MicroG is an open-source replacement for Google Services, Duval explains. This is a project that spoofs Google Play Services and reroutes the calls to other, non-Google interfaces.
However, it's a constantly moving target. Duval notes that recently Google introduced new detection measures to sniff out the phones.
"Google recently announced a new 'features' for mobile software publishers: if the software vendor integrates it, then, when the application is launching, it can detect if the Android flavour is an 'official' version, approved by Google."
He's referring to something called the SafetyNet Attestation API, which checks if the device has been rooted (Google Pay will not run on a rooted phone). Magisk software can help, but it's going to be a perpetual game of cat and mouse. Just this week, for example, Google restricted the gateway used by theme engines on non-rooted phones (OMS) so only phone makers can access it, not developers.
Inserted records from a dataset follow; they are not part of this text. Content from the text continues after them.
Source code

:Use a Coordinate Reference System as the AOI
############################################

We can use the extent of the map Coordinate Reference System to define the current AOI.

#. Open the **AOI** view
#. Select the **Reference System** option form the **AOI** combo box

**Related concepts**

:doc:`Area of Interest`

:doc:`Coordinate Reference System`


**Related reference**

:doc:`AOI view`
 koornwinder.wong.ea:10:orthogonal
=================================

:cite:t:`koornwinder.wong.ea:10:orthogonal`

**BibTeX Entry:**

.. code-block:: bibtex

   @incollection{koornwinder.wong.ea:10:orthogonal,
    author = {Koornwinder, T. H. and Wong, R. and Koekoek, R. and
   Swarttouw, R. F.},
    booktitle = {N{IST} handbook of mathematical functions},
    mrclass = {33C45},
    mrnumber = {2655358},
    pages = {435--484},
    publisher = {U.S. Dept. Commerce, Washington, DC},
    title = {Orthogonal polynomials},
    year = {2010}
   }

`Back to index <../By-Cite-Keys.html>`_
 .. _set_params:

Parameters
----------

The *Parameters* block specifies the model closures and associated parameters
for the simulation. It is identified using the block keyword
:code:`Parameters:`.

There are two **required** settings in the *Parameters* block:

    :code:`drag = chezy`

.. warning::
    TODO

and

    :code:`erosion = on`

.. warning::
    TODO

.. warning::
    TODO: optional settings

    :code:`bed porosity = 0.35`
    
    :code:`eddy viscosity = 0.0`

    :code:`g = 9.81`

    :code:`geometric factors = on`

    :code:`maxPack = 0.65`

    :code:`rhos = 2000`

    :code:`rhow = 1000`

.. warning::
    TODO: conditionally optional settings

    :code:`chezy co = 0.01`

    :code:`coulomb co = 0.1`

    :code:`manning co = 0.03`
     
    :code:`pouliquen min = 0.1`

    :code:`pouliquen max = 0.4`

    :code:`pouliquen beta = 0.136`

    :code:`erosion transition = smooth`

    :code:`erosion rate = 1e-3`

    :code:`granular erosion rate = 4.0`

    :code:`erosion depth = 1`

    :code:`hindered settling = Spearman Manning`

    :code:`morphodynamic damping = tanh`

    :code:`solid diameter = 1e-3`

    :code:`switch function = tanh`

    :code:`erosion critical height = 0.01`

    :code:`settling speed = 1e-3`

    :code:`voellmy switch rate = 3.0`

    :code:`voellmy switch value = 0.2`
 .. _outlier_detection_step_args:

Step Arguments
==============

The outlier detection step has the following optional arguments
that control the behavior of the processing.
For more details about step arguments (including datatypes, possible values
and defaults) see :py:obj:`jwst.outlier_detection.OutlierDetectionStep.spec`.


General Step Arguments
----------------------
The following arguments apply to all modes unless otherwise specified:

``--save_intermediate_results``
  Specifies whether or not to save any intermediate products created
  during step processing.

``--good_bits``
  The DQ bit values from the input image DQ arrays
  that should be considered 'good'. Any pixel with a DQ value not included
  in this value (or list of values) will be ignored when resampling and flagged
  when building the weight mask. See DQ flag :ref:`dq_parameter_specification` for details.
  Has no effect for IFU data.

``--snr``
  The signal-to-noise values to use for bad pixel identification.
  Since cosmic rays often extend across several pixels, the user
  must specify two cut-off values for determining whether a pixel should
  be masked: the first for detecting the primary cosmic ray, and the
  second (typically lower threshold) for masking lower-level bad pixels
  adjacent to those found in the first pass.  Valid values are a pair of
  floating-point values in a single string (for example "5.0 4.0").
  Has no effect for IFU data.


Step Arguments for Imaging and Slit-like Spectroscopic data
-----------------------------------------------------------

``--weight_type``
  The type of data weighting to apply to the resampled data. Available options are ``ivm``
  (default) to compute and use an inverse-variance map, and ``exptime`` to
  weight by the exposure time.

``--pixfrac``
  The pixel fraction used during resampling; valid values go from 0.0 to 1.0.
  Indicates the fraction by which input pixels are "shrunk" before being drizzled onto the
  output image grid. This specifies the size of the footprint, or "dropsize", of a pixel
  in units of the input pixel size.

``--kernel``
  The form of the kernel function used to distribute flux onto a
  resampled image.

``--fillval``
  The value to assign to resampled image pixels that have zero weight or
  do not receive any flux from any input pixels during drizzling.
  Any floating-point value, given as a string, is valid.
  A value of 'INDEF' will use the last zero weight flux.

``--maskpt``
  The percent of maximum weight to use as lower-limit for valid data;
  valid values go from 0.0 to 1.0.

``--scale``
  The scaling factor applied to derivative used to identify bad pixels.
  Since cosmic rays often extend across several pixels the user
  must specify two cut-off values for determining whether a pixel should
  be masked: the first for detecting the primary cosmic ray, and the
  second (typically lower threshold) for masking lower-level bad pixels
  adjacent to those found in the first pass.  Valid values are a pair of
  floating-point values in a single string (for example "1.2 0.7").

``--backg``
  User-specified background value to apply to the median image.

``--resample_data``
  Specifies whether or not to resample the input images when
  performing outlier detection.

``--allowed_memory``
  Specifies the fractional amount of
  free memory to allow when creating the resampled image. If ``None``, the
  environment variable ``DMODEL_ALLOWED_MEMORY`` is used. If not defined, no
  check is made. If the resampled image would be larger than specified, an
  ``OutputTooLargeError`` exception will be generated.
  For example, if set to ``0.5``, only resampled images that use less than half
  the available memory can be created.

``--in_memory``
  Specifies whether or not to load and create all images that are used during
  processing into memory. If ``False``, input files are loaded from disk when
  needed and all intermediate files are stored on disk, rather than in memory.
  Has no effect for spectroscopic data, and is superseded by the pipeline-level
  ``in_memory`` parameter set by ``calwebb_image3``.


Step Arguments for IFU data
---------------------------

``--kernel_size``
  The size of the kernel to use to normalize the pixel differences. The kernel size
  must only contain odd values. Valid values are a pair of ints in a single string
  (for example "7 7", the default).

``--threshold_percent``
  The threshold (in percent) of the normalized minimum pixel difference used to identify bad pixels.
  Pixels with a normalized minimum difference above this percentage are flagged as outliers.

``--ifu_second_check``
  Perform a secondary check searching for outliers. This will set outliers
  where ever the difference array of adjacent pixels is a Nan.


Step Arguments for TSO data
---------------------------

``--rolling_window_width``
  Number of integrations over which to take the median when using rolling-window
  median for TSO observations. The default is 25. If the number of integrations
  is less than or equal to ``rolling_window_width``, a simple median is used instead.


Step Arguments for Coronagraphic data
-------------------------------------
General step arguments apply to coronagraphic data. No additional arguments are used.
"I'd like us to join forces with Librem/PureOS, KDE," he told us, and to look at phone OEMs.
Then there's the political aspect. Duval says he's aware after speaking to phone-makers how deeply embedded Google is into Android. "A few of them told me they were totally locked in with Google contracts.
"I'm inviting any smartphone maker who would like to offer an alternative to Apple and Google to consider the eelo OS."
Where oh where to begin?
The scale of the task looks like a completely forlorn hope. But it isn't quite hopeless. China's brush with Trump over his treatment of state-owned telco ZTE has left some tech leaders keen on independence.
"The recent ZTE incident made us see clearly that no matter how advanced our mobile payment is, without mobile devices, without microchips and operating systems, we can't compete competently," TenCent CEO Pony Ma said recently. ZTE faced the loss of its Android licence, although this threat has receded.
Duval told us: "India is looking for something too."
And the European Commission's focus on Android has come from wanting to nurture jobs in European apps and services, which must compete on what they perceive as a sloped playing field.
Two other factors give a challenger some hope. Phone users don't seem so loyal, or dependent on mobile apps as they do on the desktop. And Android users spend less on apps than iPhone users, so may consider an Android-to-Android switch as much less daunting.
Set against that, of course, is Google's enormous brand loyalty. It's still second on the Interbrand global brand index, behind Apple. If consumers see free Google services as good value, and don't care about privacy, then they consider a Google Android phone a great deal.
And Duval isn't alone in wanting to untangle Google and Facebook from our lives, and replace it with open source. There's the ongoing work by Open Xchange to replace Facebook's communications functionality with open protocols and a distributed network. And put open source on wearables so Google doesn't collect your health data.
"We are using compatibility as a club to make [OEMs] do things we want," one Google executive famously wrote.